Kedua matanya memandang ke segala arah mencari seseorang. Tatapannya langsung terpaku pada Lizzy yang dia kira tengah tidur. Dia mendekat dan melihat sebentar pada Lizzy. "Apa kau suaminya?" Saga menoleh kepada Pak Fiko kemudian mengangguk.
"Terima kasih sudah menjaganya." Saga menggoyang pelan bahu Lizzy untuk membuatnya bangun dan benar saja dia terjaga.
"Ayo kita pulang," Lizzy memberontak sekonyong-konyongnya ketika Saga menarik tangan untuk bangkit.
"Pergi! aku tak mau pria brengsek sepertimu datang ke sini!" Teriakan Lizzy menggelegar dan terdengar jelas di telinga semua pengunjung.
"Jangan membuatku malu, ayo pulang." Lizzy masih memberontak tapi tak sekuat seperti yang dari tadi hingga Saga bisa menggendongnya ala brydal style.

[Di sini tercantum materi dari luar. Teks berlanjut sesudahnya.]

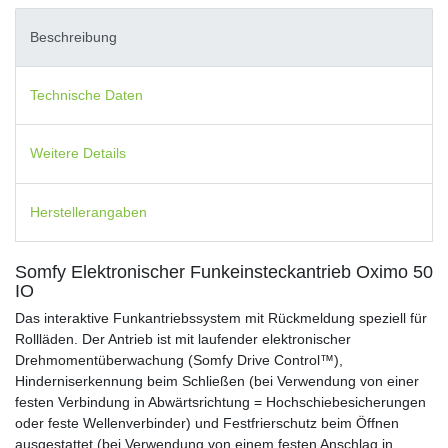
Beschreibung
Technische Daten
Weitere Details
Herstellerangaben
Somfy Elektronischer Funkeinsteckantrieb Oximo 50
IO
Das interaktive Funkantriebssystem mit Rückmeldung speziell für
Rollläden. Der Antrieb ist mit laufender elektronischer
Drehmomentüberwachung (Somfy Drive Control™),
Hinderniserkennung beim Schließen (bei Verwendung von einer
festen Verbindung in Abwärtsrichtung = Hochschiebesicherungen
oder feste Wellenverbinder) und Festfrierschutz beim Öffnen
ausgestattet (bei Verwendung von einem festen Anschlag in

"Turunkan aku! Dasar pria mesum!" Kehebohan yang diciptakan oleh Lizzy terus saja menjadi pusat perhatian dari para pengunjung.
"Diam!" balas Saga keras dengan nada marah. Lizzy tak berbicara lagi dan sekarang tanpa diperintah kedua lengannya melingkar di area leher Saga.
Saga tersenyum tipis melihat kepatuhan Lizzy dan melangkah keluar dari bar menuju mobil yang terparkir bersama Pak Tono di dalamnya. Pak Tono lalu membuka pintu mobil dan Saga masuk bersama Lizzy.
Malam semakin larut. Saga akhirnya tiba di apartement Sun and Moon bersama Lizzy dalam gendongan. "Aku membencimu." gumam Lizzy dalam gendongan Saga ketika mereka memasuki lift.
Saga tersenyum pahit mendengar gumaman Lizzy. "Ya kau benar, aku memang pantas untuk dibenci olehmu. Aku membuat banyak kesalahan padamu." kata Saga kepada Lizzy entah gadis itu mendengar atau tidak.
"Karena kesabaranku hilang, aku mengurungmu di kamar yang gelap. Harusnya aku tak melakukan itu hanya karena kau bertindak tak sewajarnya. Maafkan aku." Lizzy tak merespon.
Deru napas Lizzy yang tenang menandakan Lizzy tengah tidur. Saga menghela napas begitu pintu lift terbuka. Dia kembali berjalan masuk ke dalam apartement.
Saga menghembuskan napas lega sesudah dia membaringkan Lizzy di atas ranjang. Dia hendak melepas lengan Lizzy tapi susah sekali. Kedua mata Saga melirik sekilas dan terkejut Lizzy membuka mata dengan pandangan tertuju pada Saga seorang.
Dia sadar atau tidak tetapi yang jelas Saga tergoda dengan pandangan Lizzy. Saga lalu merunduk mengecup lembut bibir Lizzy dan lebih kaget saat Lizzy membalas ciuman tersebut bahkan tak tanggung-tanggung, dia membuka mulutnya agar lidah Saga masuk dan membiarkannya bergulat dengan lidah Lizzy.
Saga diselimuti nafsu yang menggelora karena akses yang diberikan oleh Lizzy padanya. Setelah puas bermain dengan bibir Lizzy, Saga merambat turun mencium jenjang leher Lizzy yang putih. Desahan yang keluar dari Lizzy makin membuncah gairah yang dimiliki Saga.
Deru napas tenang menyadarkan Saga dari kegiatan yang dia lakukan. Pria itu mengangkat kepala dan menemukan Lizzy sudah tertidur pulas lagi. Tak enak mengganggu, Saga mengurungkan niatnya dan melangkah keluar.
Sebelumnya dia memberikan kecupan di pucuk kepala Lizzy sambil mengucapkan selamat tidur.